Было потом «еще» и «еще», раза четыре.

— Хватит, — внезапно протрезвел летописец. — Сколько с меня?

— Три монетки всего-то, милостивый государь.

— Живодеры. Дорога ты, мавкина благость… — проворчал тот, отсчитывая требуемое. Его уже пошатывало — с непривычки, видать. До двери он как-то добрался, ну а дальше — только молиться за него.

— Сто девяносто восемь, сто девяносто девять, двести, — удовлетворенно пересчитал Федот и бросил одну монету Яшке. — Лови.

— А чего одна только?..

— Про Ксеньку не забудь.

— А-а…

— Вот тебе и «а-а». Иди лучше, деньги спрячь, а то опять спьяну потеряешь.

— Да когда это я спьяну деньги терял?

— Прошлой весной. Запамятовал уже?

Корчма была пуста, карман — полон, а корчмарь с пивоваром — довольны сверх меры. Потому когда через четверть часа в закрытую на ночь дверь настойчиво постучали, не покрыли припозднившегося бранью, а любезно отворили.

— Заходи, Ксенька, обогрейся, — радушно сказал Федот. — Я уж и беспокоиться стал.

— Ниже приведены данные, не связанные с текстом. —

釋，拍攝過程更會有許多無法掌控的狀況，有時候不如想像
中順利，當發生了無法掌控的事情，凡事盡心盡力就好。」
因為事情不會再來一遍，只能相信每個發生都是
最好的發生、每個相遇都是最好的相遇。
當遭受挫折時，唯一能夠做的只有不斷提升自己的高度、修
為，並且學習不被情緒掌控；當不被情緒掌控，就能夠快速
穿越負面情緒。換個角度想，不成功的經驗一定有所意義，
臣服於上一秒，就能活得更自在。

Голая девка неземной красоты заскочила в избу, дрожа от холода, лязгнула зубами.

— Холодрыга! — пожаловалась она. — Дайте хоть срам прикрыть, ироды! А вы тоже хороши — двух подряд посылать!

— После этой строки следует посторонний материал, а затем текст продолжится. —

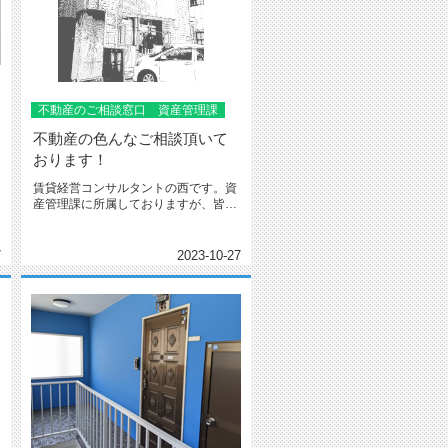
不動産のご相談窓口 資産管理課
不動産の色んなご相談頂いて
おります！
賃貸経営コンサルタントの西です。資
産管理課に所属しておりますが、皆さ
んの不動産価値を高める目的で部署...
7
2023-10-27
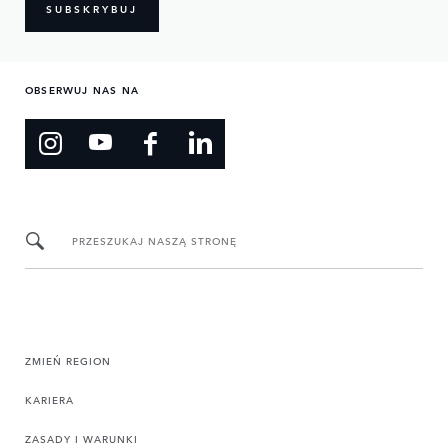
SUBSKRYBUJ
OBSERWUJ NAS NA
PRZESZUKAJ NASZĄ STRONĘ
ZMIEŃ REGION
KARIERA
ZASADY I WARUNKI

— Вот, Ксенечка, держи, — подоспевший Яшка, ухмыляясь, накинул на точеные девичьи плечи тулуп. Девушка подбежала к огню, плюхнулась на скамью, подобрала под себя пиво босые ноги и принялась энергично вытряхивать водоросли их распущенных волос.

— Что, замучил тебя летописец? — участливо спросил Федот.

— Какое там? — фыркнула Ксенька. — Я ждала, ждала, в осоке сидела, вся издрожалась. А он приперся, улыбнулся глупо — и рожей в тину. Дрыхнет лежит! Ну, я его на спину перевернула, чтоб не задохнулся, и домой.